Retype the data below word for word, starting with the line that contains "Detect and mask left" and going on through the last line of the data. Leave the pictures out of your answer.

EXCERPTED RECORDS =
* * *

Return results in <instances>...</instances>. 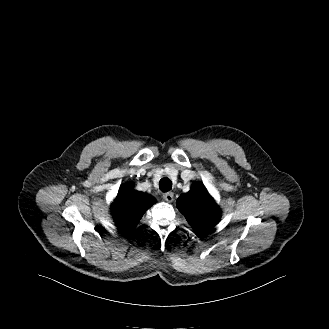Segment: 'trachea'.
I'll list each match as a JSON object with an SVG mask.
<instances>
[{
    "label": "trachea",
    "mask_w": 329,
    "mask_h": 329,
    "mask_svg": "<svg viewBox=\"0 0 329 329\" xmlns=\"http://www.w3.org/2000/svg\"><path fill=\"white\" fill-rule=\"evenodd\" d=\"M159 187L162 192H168L172 188V181L169 178L164 177L160 180Z\"/></svg>",
    "instance_id": "trachea-1"
}]
</instances>
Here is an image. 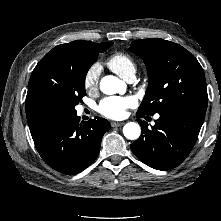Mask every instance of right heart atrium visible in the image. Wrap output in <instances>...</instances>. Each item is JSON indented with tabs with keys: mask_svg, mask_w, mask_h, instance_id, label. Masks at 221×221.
I'll list each match as a JSON object with an SVG mask.
<instances>
[{
	"mask_svg": "<svg viewBox=\"0 0 221 221\" xmlns=\"http://www.w3.org/2000/svg\"><path fill=\"white\" fill-rule=\"evenodd\" d=\"M101 66L98 63L92 64L84 74L83 86L86 91L91 92L97 89Z\"/></svg>",
	"mask_w": 221,
	"mask_h": 221,
	"instance_id": "obj_1",
	"label": "right heart atrium"
}]
</instances>
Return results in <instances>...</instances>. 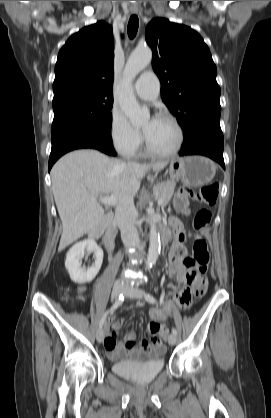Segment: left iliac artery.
Returning a JSON list of instances; mask_svg holds the SVG:
<instances>
[{
	"label": "left iliac artery",
	"instance_id": "44dca946",
	"mask_svg": "<svg viewBox=\"0 0 271 418\" xmlns=\"http://www.w3.org/2000/svg\"><path fill=\"white\" fill-rule=\"evenodd\" d=\"M145 299H146V301H148L151 304L156 303V299L151 294H149V293H146L145 294ZM172 333L174 335H177L178 334V332H177V330L175 328H172Z\"/></svg>",
	"mask_w": 271,
	"mask_h": 418
}]
</instances>
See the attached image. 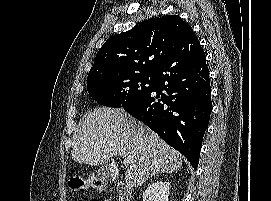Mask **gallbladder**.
I'll return each mask as SVG.
<instances>
[{"mask_svg": "<svg viewBox=\"0 0 271 201\" xmlns=\"http://www.w3.org/2000/svg\"><path fill=\"white\" fill-rule=\"evenodd\" d=\"M97 174L101 180L109 182L116 178L117 169L111 163V161H107L103 166L98 169Z\"/></svg>", "mask_w": 271, "mask_h": 201, "instance_id": "bac80fb5", "label": "gallbladder"}]
</instances>
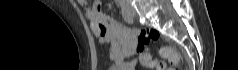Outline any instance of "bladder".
<instances>
[{"label": "bladder", "mask_w": 238, "mask_h": 70, "mask_svg": "<svg viewBox=\"0 0 238 70\" xmlns=\"http://www.w3.org/2000/svg\"><path fill=\"white\" fill-rule=\"evenodd\" d=\"M109 70H119V69H117L115 67H111V68H109Z\"/></svg>", "instance_id": "obj_1"}]
</instances>
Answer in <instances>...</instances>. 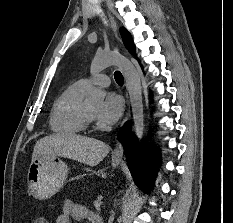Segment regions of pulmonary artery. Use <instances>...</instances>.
Returning a JSON list of instances; mask_svg holds the SVG:
<instances>
[{"label":"pulmonary artery","instance_id":"pulmonary-artery-1","mask_svg":"<svg viewBox=\"0 0 233 223\" xmlns=\"http://www.w3.org/2000/svg\"><path fill=\"white\" fill-rule=\"evenodd\" d=\"M109 77L106 75H96L88 78H83L80 80V82L83 84L85 88L89 87L93 83H97L103 87L107 86L109 84Z\"/></svg>","mask_w":233,"mask_h":223}]
</instances>
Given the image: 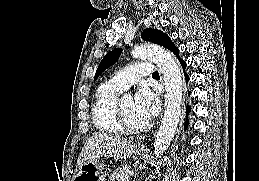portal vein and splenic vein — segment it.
<instances>
[{
	"label": "portal vein and splenic vein",
	"mask_w": 259,
	"mask_h": 181,
	"mask_svg": "<svg viewBox=\"0 0 259 181\" xmlns=\"http://www.w3.org/2000/svg\"><path fill=\"white\" fill-rule=\"evenodd\" d=\"M120 181H129V178L122 177Z\"/></svg>",
	"instance_id": "18ae733b"
}]
</instances>
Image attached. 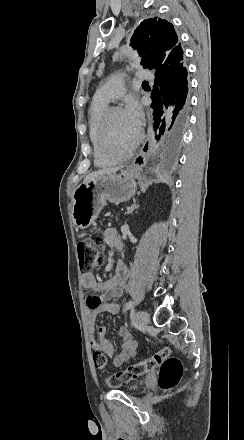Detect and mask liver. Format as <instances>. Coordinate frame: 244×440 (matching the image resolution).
Here are the masks:
<instances>
[{
    "mask_svg": "<svg viewBox=\"0 0 244 440\" xmlns=\"http://www.w3.org/2000/svg\"><path fill=\"white\" fill-rule=\"evenodd\" d=\"M118 170H121V168H103V170H98V172H92V174H88V176L84 178L83 184H87L91 178H103L106 174H116Z\"/></svg>",
    "mask_w": 244,
    "mask_h": 440,
    "instance_id": "obj_1",
    "label": "liver"
}]
</instances>
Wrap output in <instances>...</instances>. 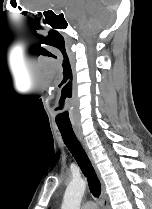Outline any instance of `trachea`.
I'll return each instance as SVG.
<instances>
[{"label":"trachea","mask_w":152,"mask_h":209,"mask_svg":"<svg viewBox=\"0 0 152 209\" xmlns=\"http://www.w3.org/2000/svg\"><path fill=\"white\" fill-rule=\"evenodd\" d=\"M63 141L77 161L83 174L87 177L88 185L94 196H99L101 185L84 149L76 139L72 127H58Z\"/></svg>","instance_id":"trachea-1"}]
</instances>
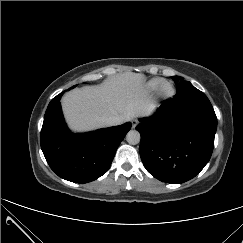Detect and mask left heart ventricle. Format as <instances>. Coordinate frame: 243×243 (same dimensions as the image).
Wrapping results in <instances>:
<instances>
[{
	"instance_id": "b2bd125f",
	"label": "left heart ventricle",
	"mask_w": 243,
	"mask_h": 243,
	"mask_svg": "<svg viewBox=\"0 0 243 243\" xmlns=\"http://www.w3.org/2000/svg\"><path fill=\"white\" fill-rule=\"evenodd\" d=\"M167 92H169L170 91V88H167V90H166Z\"/></svg>"
}]
</instances>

* * *

SOLUTION FOR THIS TASK =
Detect and mask left heart ventricle. Format as <instances>. Coordinate frame: 243×243 (same dimensions as the image).
Wrapping results in <instances>:
<instances>
[{
	"instance_id": "b2bd125f",
	"label": "left heart ventricle",
	"mask_w": 243,
	"mask_h": 243,
	"mask_svg": "<svg viewBox=\"0 0 243 243\" xmlns=\"http://www.w3.org/2000/svg\"><path fill=\"white\" fill-rule=\"evenodd\" d=\"M167 92H169L170 91V88H167V90H166Z\"/></svg>"
}]
</instances>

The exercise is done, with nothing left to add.